One Line
Tenable team addresses breach of AnyDesk, releases new Windows version with updated certificates and advises password resets, while developing detection plugins and enhancing security measures with ongoing updates.
Slides
Slide Presentation (4 slides)
Key Points
- AnyDesk experienced a security incident involving a compromise of its production systems.
- Threat actors accessed source code and code signing certificates during the incident.
- AnyDesk released a new version of its Windows application with an updated code signing certificate.
- Security measures taken by AnyDesk included revoking security-related certificates and resetting passwords for their web portal.

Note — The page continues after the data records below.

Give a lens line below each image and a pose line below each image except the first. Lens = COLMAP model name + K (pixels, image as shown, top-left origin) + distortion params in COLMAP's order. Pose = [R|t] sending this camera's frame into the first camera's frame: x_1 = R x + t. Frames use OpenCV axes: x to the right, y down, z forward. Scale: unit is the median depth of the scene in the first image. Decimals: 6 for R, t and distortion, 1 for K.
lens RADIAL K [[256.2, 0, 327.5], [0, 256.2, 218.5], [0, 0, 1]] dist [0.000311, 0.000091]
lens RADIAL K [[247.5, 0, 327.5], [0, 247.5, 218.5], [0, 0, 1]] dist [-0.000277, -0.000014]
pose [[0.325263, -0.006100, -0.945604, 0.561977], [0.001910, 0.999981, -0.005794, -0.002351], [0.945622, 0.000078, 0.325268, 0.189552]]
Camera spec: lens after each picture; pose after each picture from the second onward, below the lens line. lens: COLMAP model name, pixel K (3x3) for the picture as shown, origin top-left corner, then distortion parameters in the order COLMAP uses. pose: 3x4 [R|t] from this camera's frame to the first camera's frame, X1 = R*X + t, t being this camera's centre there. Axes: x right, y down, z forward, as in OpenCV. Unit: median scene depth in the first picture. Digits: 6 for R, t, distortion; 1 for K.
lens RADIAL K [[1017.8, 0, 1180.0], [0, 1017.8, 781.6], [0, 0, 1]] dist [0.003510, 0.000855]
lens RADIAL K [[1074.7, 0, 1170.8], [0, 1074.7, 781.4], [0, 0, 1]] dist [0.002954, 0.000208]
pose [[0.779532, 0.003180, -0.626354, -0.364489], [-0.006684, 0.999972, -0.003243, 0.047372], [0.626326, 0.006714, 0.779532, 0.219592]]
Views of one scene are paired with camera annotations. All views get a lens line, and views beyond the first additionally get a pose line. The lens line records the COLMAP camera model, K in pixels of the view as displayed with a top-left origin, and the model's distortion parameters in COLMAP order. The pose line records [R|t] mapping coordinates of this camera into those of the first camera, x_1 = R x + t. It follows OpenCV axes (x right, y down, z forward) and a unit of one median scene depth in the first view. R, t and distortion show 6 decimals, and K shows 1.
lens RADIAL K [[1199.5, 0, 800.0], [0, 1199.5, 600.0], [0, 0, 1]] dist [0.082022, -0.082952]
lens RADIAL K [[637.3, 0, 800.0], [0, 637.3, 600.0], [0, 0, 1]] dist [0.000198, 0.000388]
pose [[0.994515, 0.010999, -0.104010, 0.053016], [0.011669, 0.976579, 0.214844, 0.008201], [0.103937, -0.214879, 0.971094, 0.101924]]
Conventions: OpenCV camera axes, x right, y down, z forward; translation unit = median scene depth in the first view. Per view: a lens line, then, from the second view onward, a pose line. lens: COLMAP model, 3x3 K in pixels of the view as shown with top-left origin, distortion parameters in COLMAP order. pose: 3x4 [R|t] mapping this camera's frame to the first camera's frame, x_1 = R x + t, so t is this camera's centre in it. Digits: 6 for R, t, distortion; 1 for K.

- Tenable developed detection plugins for AnyDesk and continues to monitor the situation.
Summaries
40 word summary
Tenable team addressed FAQs on AnyDesk breach, confirming source code and certificates breach on February 2. New Windows version released with updated certificates, password resets advised. Detection plugins developed, ongoing updates available for various platforms. Both companies enhancing security measures.
56 word summary
The Tenable Security Response Team addressed FAQs about a security incident at AnyDesk, confirming a breach on February 2 involving source code and certificates access. AnyDesk released a new Windows version with updated certificates and advised password resets. Tenable developed detection plugins, ongoing updates are available for various platforms, and both companies are enhancing security measures.
109 word summary
The Tenable Security Response Team addressed FAQs about a security incident at AnyDesk. AnyDesk confirmed a breach on February 2, involving a compromise of production systems around January 30. The attack accessed source code and certificates, but was not ransomware-related. AnyDesk released a new Windows version with updated certificates and plans to revoke compromised certificates. No supply chain compromise is indicated. AnyDesk advised password resets and Tenable developed detection plugins. Updates are ongoing, with versions for various platforms available. Tenable continues to monitor the situation and users can refer to BleepingComputer for more information. Both companies are working to enhance security measures and urge vigilance in following recommended practices.
404 word summary
The Tenable Security Response Team has provided answers to frequently asked questions (FAQ) regarding a security incident at AnyDesk. Reports emerged on February 1 about a potential breach at AnyDesk Software GmbH, the developers of the remote desktop application AnyDesk. AnyDesk confirmed a security audit on February 2, revealing a compromise of its production systems. The incident occurred around January 30, as indicated by a 48-hour maintenance period announced on AnyDesk's social media.
Details about the specific information exposed during the attack were not disclosed by AnyDesk in their post. However, sources mentioned that threat actors accessed source code and code signing certificates. AnyDesk clarified that the security event was not ransomware-related. As of February 2, the information available remains preliminary, with more details expected to surface in the following days.
Following the incident, AnyDesk released a new version of its Windows application on January 29 with a new code signing certificate. They also plan to revoke the compromised code signing certificate for their binaries, although it is uncertain if other versions of AnyDesk will be updated as well. There is currently no indication of a supply chain compromise in connection with this incident.
In response to the security breach, AnyDesk took measures such as revoking security-related certificates, resetting passwords for their web portal, and advising customers to reset any reused passwords for their AnyDesk portal. Tenable has developed an AnyDesk local detection plugin and a vulnerable version check plugin for Windows, with plans to expand coverage in the future.
As of February 2, only one new version of AnyDesk for Windows has been released with an updated code signing certificate. The list of AnyDesk software versions as of February 2 includes versions for Windows, macOS, Android, iOS, Linux, FreeBSD, Raspberry Pi, and an On-Premises Solution. Tenable will update the table with new versions if they become available.
The Tenable Security Response Team continues to monitor the situation and will provide updates as more information becomes available. For additional information on the AnyDesk incident response, users can refer to BleepingComputer's coverage. To stay informed about cybersecurity incidents and best practices, individuals can join Tenable's Security Response Team on the Tenable Community platform.
In summary, the security incident at AnyDesk has prompted responses from both AnyDesk and Tenable to address the breach and enhance security measures. Users are encouraged to stay vigilant and follow recommended security practices to mitigate potential risks associated with the incident.